La prise en compte du chiffre INSEE est encore plus utile quand on évalue le taux de chômage (nombre de chômeurs sur population active), puisque ce taux est passé de 10,3% à 9,6% en une année (France métropolitaine). Pas de quoi s’affoler, mais un début d’inflexion qui, comme le souligne l’OFCE, ne fait que traduire le fait que, de façon objective, “ça va moins mal” depuis que l’activité a légèrement repris en France.
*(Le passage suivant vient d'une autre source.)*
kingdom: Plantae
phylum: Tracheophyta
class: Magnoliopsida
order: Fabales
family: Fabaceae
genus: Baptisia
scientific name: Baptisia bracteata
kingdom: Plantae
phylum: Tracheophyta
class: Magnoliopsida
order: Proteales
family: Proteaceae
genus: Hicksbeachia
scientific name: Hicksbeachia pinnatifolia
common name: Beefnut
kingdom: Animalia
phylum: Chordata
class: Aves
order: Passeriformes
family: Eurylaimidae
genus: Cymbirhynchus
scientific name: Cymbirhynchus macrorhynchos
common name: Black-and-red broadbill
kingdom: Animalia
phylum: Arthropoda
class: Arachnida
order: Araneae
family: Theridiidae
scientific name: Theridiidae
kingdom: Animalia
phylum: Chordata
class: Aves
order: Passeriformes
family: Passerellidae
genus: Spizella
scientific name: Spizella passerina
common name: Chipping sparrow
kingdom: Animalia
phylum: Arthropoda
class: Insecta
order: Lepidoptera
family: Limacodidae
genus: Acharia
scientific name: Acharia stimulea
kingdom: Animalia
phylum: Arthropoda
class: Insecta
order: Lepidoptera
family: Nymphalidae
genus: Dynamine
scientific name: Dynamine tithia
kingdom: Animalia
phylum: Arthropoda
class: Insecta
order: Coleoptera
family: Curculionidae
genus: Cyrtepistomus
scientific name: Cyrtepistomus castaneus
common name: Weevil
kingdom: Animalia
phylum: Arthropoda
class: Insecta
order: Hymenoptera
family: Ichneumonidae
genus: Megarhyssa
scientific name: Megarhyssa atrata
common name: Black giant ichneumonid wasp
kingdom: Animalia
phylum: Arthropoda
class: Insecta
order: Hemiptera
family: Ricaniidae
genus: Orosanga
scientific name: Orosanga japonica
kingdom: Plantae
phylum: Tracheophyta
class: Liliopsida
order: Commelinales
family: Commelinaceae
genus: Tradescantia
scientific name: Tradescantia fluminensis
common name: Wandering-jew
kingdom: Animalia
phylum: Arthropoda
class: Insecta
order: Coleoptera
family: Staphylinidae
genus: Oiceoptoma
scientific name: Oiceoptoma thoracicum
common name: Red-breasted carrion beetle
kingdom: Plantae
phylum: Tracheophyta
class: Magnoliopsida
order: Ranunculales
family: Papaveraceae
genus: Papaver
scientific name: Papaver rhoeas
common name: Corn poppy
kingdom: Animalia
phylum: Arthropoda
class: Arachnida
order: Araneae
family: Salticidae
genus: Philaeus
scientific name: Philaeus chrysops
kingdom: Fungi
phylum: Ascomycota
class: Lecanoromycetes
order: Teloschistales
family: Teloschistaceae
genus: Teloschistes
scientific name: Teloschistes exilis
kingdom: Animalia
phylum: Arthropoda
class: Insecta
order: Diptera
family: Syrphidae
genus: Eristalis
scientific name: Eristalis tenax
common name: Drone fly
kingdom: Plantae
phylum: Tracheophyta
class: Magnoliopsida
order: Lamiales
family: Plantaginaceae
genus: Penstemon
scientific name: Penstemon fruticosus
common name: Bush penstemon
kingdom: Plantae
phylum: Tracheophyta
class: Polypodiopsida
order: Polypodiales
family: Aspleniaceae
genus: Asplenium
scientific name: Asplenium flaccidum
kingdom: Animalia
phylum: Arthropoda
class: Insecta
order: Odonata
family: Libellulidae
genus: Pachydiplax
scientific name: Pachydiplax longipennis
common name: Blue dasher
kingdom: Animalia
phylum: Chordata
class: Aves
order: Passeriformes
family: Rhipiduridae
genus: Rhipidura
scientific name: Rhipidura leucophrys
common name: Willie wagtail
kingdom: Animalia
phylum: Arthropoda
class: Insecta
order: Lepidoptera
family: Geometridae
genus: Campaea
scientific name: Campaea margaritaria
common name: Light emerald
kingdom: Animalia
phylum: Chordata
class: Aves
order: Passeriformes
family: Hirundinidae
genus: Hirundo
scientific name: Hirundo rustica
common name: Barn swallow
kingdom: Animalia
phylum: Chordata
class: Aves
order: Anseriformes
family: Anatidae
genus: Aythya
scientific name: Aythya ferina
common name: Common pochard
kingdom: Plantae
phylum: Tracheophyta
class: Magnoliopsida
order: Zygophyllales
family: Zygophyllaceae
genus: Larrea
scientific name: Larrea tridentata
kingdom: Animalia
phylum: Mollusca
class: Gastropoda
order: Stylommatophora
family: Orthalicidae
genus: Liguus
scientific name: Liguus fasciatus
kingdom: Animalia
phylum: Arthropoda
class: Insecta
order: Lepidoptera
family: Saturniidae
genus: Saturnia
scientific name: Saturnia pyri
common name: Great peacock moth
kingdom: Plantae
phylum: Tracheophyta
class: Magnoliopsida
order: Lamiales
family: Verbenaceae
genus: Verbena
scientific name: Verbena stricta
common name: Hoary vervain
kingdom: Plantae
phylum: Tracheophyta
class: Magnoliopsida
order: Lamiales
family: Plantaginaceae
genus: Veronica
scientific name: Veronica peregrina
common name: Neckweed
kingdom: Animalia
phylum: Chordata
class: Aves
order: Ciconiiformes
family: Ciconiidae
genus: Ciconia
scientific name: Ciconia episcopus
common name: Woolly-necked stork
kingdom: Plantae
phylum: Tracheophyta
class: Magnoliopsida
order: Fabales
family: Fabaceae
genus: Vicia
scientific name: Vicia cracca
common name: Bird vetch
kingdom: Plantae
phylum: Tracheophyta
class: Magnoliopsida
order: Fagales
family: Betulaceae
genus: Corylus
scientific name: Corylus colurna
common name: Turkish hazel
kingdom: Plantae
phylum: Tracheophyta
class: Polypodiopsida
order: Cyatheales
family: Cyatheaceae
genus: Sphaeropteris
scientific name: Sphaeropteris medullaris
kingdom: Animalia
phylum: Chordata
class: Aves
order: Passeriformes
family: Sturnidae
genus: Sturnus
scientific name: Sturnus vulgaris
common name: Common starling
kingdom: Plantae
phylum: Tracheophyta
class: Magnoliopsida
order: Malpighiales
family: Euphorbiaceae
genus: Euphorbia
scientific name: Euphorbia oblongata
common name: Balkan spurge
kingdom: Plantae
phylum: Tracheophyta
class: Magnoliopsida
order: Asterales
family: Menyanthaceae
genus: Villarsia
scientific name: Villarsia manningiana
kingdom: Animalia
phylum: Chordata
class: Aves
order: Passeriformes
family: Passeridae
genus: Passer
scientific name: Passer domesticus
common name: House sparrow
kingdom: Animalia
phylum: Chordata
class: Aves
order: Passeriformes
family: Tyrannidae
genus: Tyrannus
Mon propos n’est cependant pas de faire preuve d’un optimisme béat ou de préparer la réélection de François Hollande. Au contraire, au sujet du gouvernement, j’observe que les chiffres du chômage sont un calvaire sans fin. Je m’explique. D’abord, l’INSEE précisant qu’il existe une marge d’erreur de +/-0,3 point pour les chiffres trimestriels, on est tenté de rentrer les cotillons. Ensuite, peut-être suis-je sujet à un biais dans le sillage de celui qui me semble à l’oeuvre, mais j’ai quand même l’impression que pour nos gouvernants en place, les chiffres du chômage ont un air de “Pile, je perds ; face tu gagnes”. Quand Pole emploi annonce une baisse notable des catégories A, les commentaires sont “Oui, mais les catégories B et C ont crû, il y a eu un grand nombre d’entrées en formation, les radiations ont dû être supérieures, etc”. En revanche, lorsque les chiffres sont mauvais, on ne trouve guère que l’argument “Il faut évaluer la variation sur une plus longue période”. Et là, hum… les raisons d’excuser la politique de l’emploi sont résumées par quelque chose comme “Sur un an, malgré tout, le nombre de chômeurs baisse de 0,3%”. Chiffre cruel. Le gouvernement est coincé. Il a trop longtemps, pour des raisons diverses (de bonnes, de moins bonnes), utilisé le baromètre de Pole emploi comme outil de communication. Plus personne ne l’écoute tous les trois mois, lorsqu’il commente les chiffres de l’INSEE. Certes, Michel Sapin essaie encore parfois. Mais, techniquement parlant, tout le monde s’en fout. Il a pérennisé la grand messe du 26 du mois. Même si la tendance favorable présentée par l’INSEE se prolongeait, je doute que le président en place puisse en tirer partie. Il existe probablement un biais psychologique fort qui dramatise les hausses et atténue les baisses. Je laisse aux socio-psychologues le soin de l’expliquer, mais on peut raisonnablement penser que des années de hausse, suivies d’une très légère embellie (rythmée par des rechutes) ne peuvent effacer les inquiétudes et une réalité : entre 2,8 et 3,5 millions de chômeurs. Peu importe si, comme le rappelle avec malice le petit tableau de l’OFCE au dessus, la hausse du chômage a été bien plus importante sous le quinquennat précédent, selon la mesure BIT, et qu’elle sera sûrement supérieure selon Pole emploi aussi. Les jeux sont largement faits, sauf variation spectaculaire, assez improbable, des statistiques de l’emploi.
La conclusion de tout cela est que, comme certains l’annoncent depuis un moment, les élections présidentielles ne se décideront pas énormément sur le plan économique, peu de candidats ayant intérêt à aller jouer sur ce terrain très mouvant.